Copy each line below that includes "текущую".

START RECORDS SHOWN

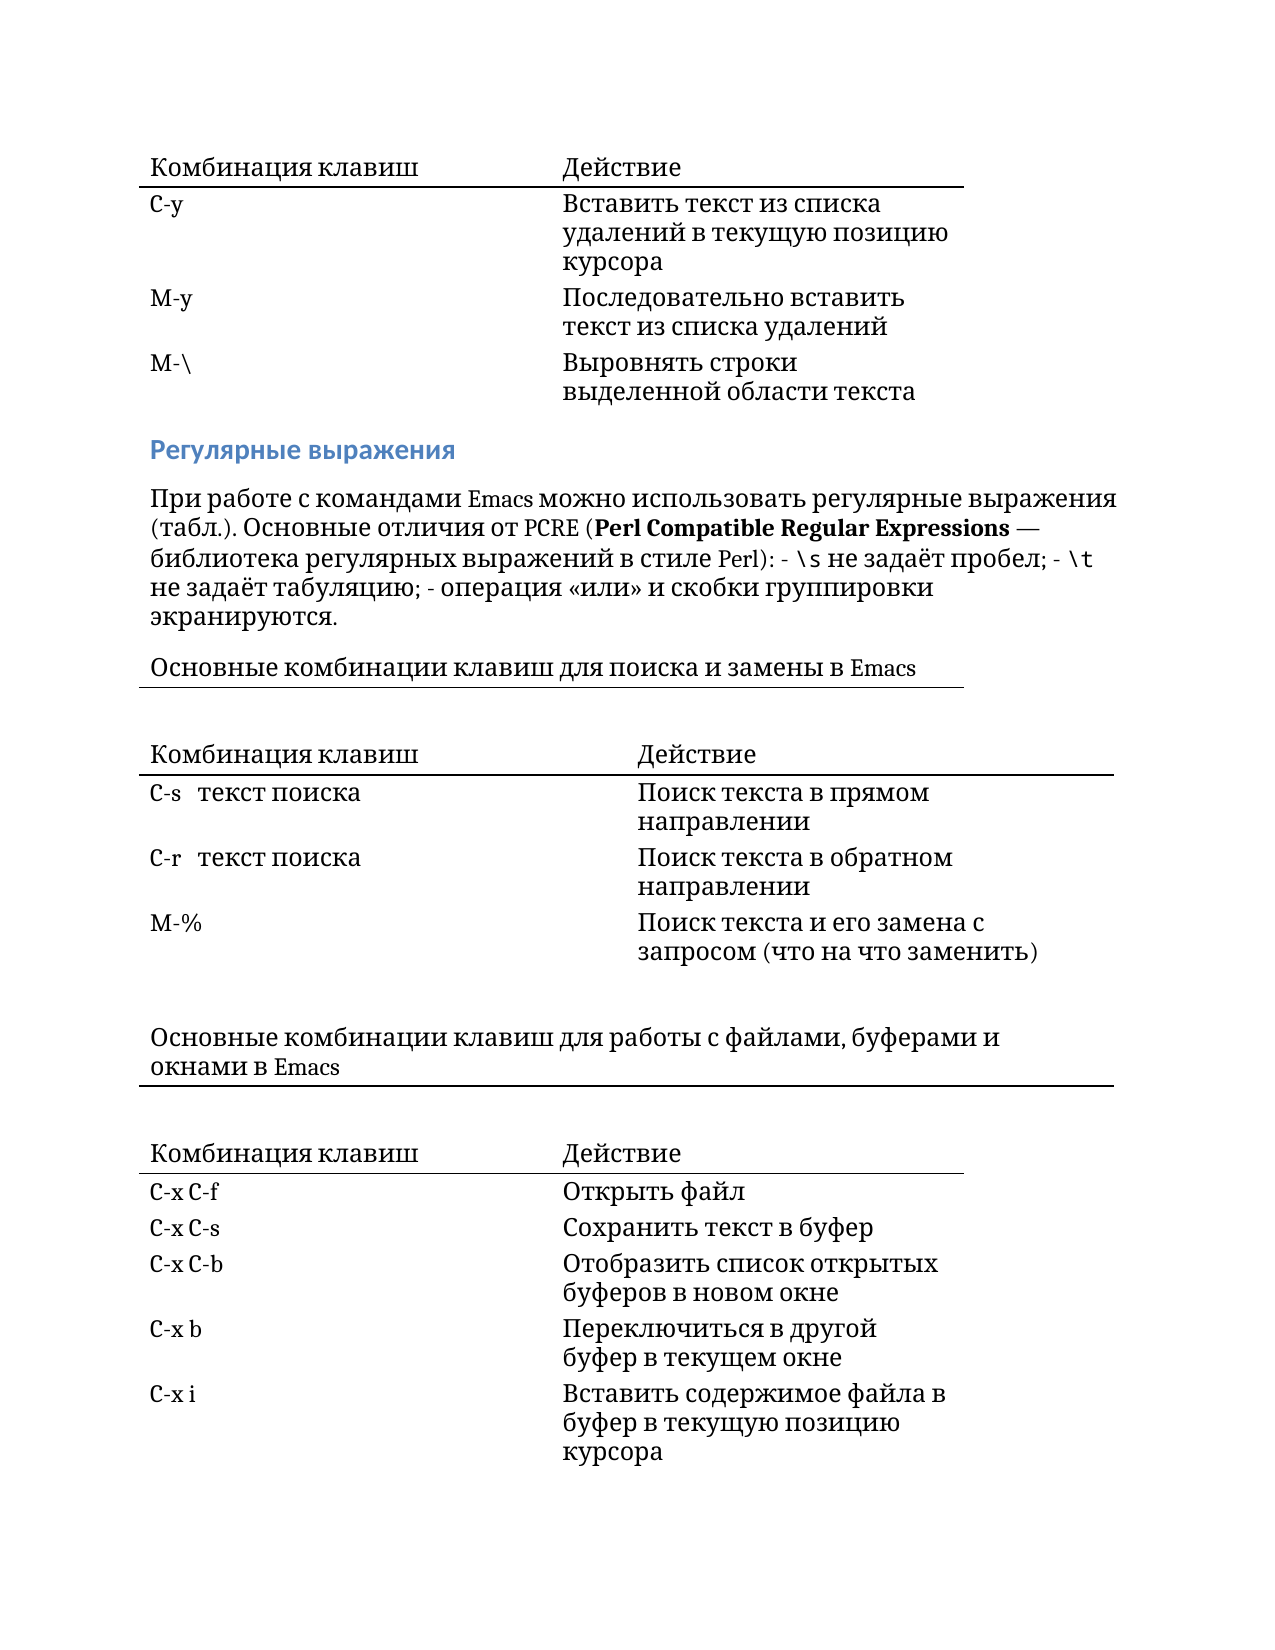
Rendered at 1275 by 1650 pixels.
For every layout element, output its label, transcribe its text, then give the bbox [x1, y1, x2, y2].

table_cell Переключиться в другой буфер в текущем окне [551, 1311, 964, 1376]
table_cell Отобразить список открытых буферов в новом окне [551, 1246, 964, 1311]
table_cell Сохранить текст в буфер [551, 1210, 964, 1246]
table_cell Выровнять строки выделенной области текста [551, 345, 964, 410]
table_header Действие [551, 1136, 964, 1172]
text При работе с командами Emacs можно использовать регулярные выражения (табл.). Основные отличия от PCRE (Perl Compatible Regular Expressions — библиотека регулярных выражений в стиле Perl): - \s не задаёт пробел; - \t не задаёт табуляцию; - операция «или» и скобки группировки экранируются. [150, 485, 1125, 631]
table_cell C-x C-s [139, 1210, 551, 1246]
table_cell Открыть файл [551, 1174, 964, 1210]
subtitle Регулярные выражения [150, 431, 1125, 466]
table_cell M-% [139, 905, 626, 970]
table_header Комбинация клавиш [139, 1136, 551, 1172]
table_cell C-s текст поиска [139, 776, 626, 840]
table_cell M-y [139, 280, 551, 345]
table_header Комбинация клавиш [139, 150, 551, 186]
table_cell C-x C-f [139, 1174, 551, 1210]
table_cell C-r текст поиска [139, 840, 626, 905]
table_cell Вставить текст из списка удалений в текущую позицию курсора [551, 188, 964, 280]
table_header Основные комбинации клавиш для поиска и замены в Emacs [139, 650, 964, 686]
table_cell Вставить содержимое файла в буфер в текущую позицию курсора [551, 1376, 964, 1470]
table_header Действие [551, 150, 964, 186]
table_header Действие [626, 738, 1114, 774]
table_cell Поиск текста в обратном направлении [626, 840, 1114, 905]
table_cell Поиск текста в прямом направлении [626, 776, 1114, 840]
table_cell C-y [139, 188, 551, 280]
table_cell C-x b [139, 1311, 551, 1376]
table_cell M-\ [139, 345, 551, 410]
table_cell Последовательно вставить текст из списка удалений [551, 280, 964, 345]
table_cell C-x C-b [139, 1246, 551, 1311]
table_cell Поиск текста и его замена с запросом (что на что заменить) [626, 905, 1114, 970]
table_header Комбинация клавиш [139, 738, 626, 774]
table_header Основные комбинации клавиш для работы с файлами, буферами и окнами в Emacs [139, 1020, 1114, 1085]
table_cell C-x i [139, 1376, 551, 1470]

END RECORDS SHOWN

### ANSWER BOX:
table_cell Вставить текст из списка удалений в текущую позицию курсора [551, 188, 964, 280]
table_cell Вставить содержимое файла в буфер в текущую позицию курсора [551, 1376, 964, 1470]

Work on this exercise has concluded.